Housing for bees. Honeybees can live in hives, managed by humans, but they don’t need our help. In nature, they will find a protected hole in a tree, a cavity or wall void in which to live. There are many other bee species that are not honeybees. Two thirds of these bees live in than soil. Some solitary, others in communities. Beware of soil tillage. Digging up the ground can and will disturb bee nests. Observe an area before disturbing the soil. If bees are present, if you see them entering the ground, coming and going, you have an active bee pollinator area. Bees like to live in a sunny area where the soil is warmer, and especially on the edge of woods. Dead trees and broken branches, piles of brush and undisturbed grassy areas provide protection and cover for many bee living quarters. Some bees make their homes in hollow stems of plants; others will hollow out dead twigs. As gardeners, we usually clean up these areas, but leave some as bee habitat.
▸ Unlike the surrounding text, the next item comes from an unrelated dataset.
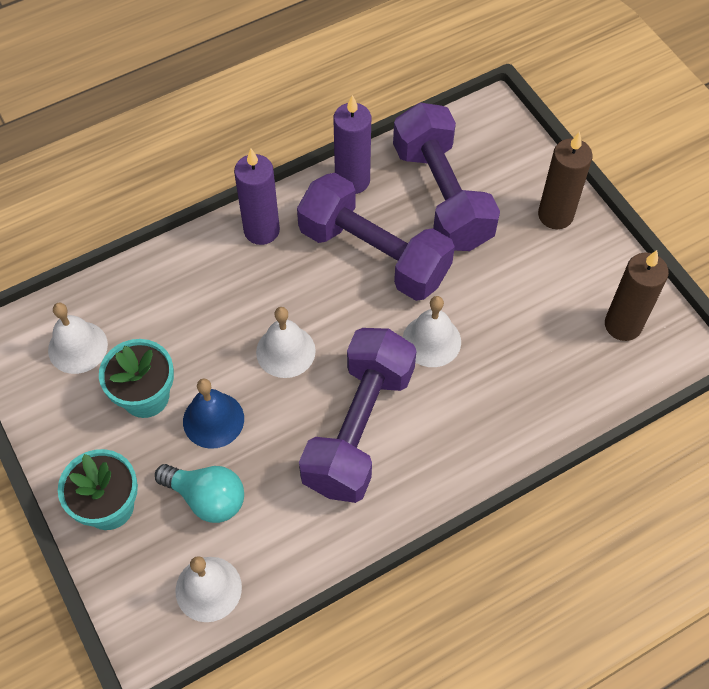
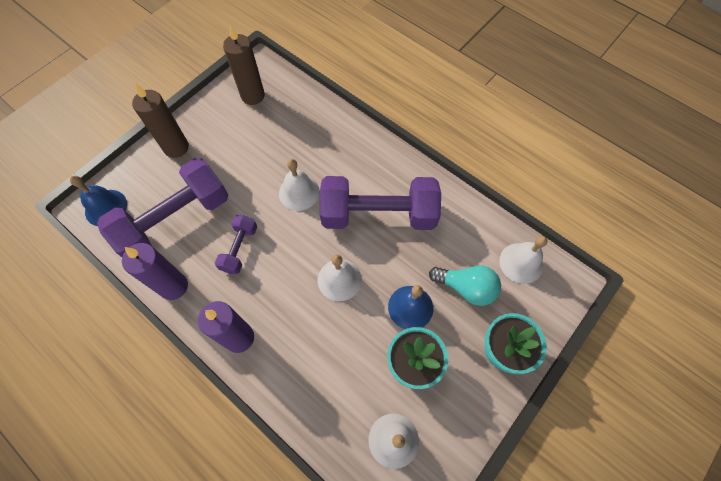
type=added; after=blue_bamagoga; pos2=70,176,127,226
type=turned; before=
Don’t use pesticides. To protect the bees, never spray any insecticide or fungicide when flowers are open and bees are present. Bees are active during daylight hours, so for growers and others that must spray as a last resort for certain pests and crops, it should be applied during the dark of morning, i.e. 4 a.m. to avoid hitting the bees and so that the pesticide dries before the bees become active. Systemic insecticides, ones that are applied to the soil then taken up by the plant, will move to all parts of the plant, including the pollen, nectar and even gutation water formed as tiny droplets expressed on leaf edges. Bees will take in the pesticide through these sources, and while it may not be enough to kill them outright, the toxins will weaken the bees and build up in the colony.